A photolocking method is used in polymer materials in which the refractive index and thickness of a thin polymer film is selectively increased by photochemical reaction. Samples are initially prepared in the form of thin polymer films containing a moderately volatile dopant. Photochemical reactions are used to reduce the mobility of the dopant and thus fix it in the film. The dopant in the unexposed regions is then removed by heating. If the refractive index of the dopant is higher than that of the polymer, the sample will then have higher than that of the polymer, the sample will then have a higher index in the exposed areas than in the unexposed areas. There is also a modulation of the thickness of developed film. These methods have approached the fabrication of integrated optical circuits. Fabrication of components for integrated optics by photolithography or laser beam writing without any additional production step such as development is very attractive.
The solution sol-gel method is used to produce thin films of photosensitive hybrid organic-inorganic glass on silicon. Glasses consist of photoinitiator, methacryloxyprolpyltrimethoxysilane (MPTMS), methacrylic acid, and zirconium propoxide (ZPO) are suitable for fabricating optical components such as ridge waveguides and Bragg diffraction gratings by solvent assisted development. The photosensitive dopants are 2,2-Dimethoxy-2-phenylacetophenone (Benzildimethylketal : BDK), Benzophenone (BP), and 2-Hydroxy-2-methylpropiophenone (DAROCUR 1173). These films showed both refractive index and thickness change after selective UV irradiation and drying. Thus the patterned films can be used fabricating devices without development process.
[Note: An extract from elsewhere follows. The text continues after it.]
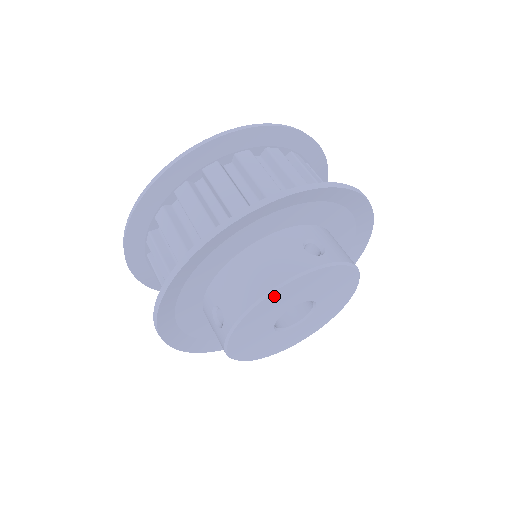
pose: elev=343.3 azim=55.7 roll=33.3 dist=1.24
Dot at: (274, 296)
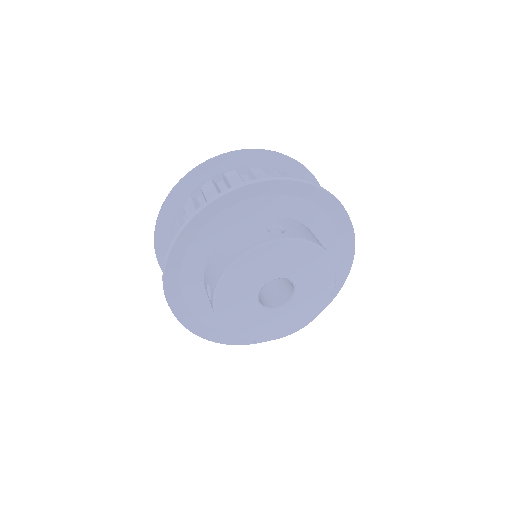
Dot at: (241, 266)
The thickness, refractive index, and refractive index profiles of various photoinitiator doped sol-gel hybrid glass films were measured by using prism coupler. The films were irradiated by UV dose increasing from 0J/$cm^2$ to 243J/cm^2$ and dried in oven. After UV irradiation through mask and drying of films, photopatterned film was obtained and confirmed by optical microscopy.
The molecular structures were investigated by FT-IR spectroscopy and UV-spectrophotometer with UV dose before and after drying. After drying, in the unexposed films, the phenyl group peak of photoinitiator was disappeared but in the irradiated films these peaks were remained. After UV exposure, the new peak is formed by attachment of benzoyl radical to the matrix in the case of BDK and D1173.
The fixing of photoinitiator in the matrix after UV irradiation was confirmed by differential scanning calorimetry (DSC). After UV irradiation, the endothermic peak of dopant was disappeared.
The optical absorption at 1550nm was increased after adding benzildimethylketal (BDK). Benzildimethylketal(BDK) caused significant increase in the waveguiding loss at high doping concentration.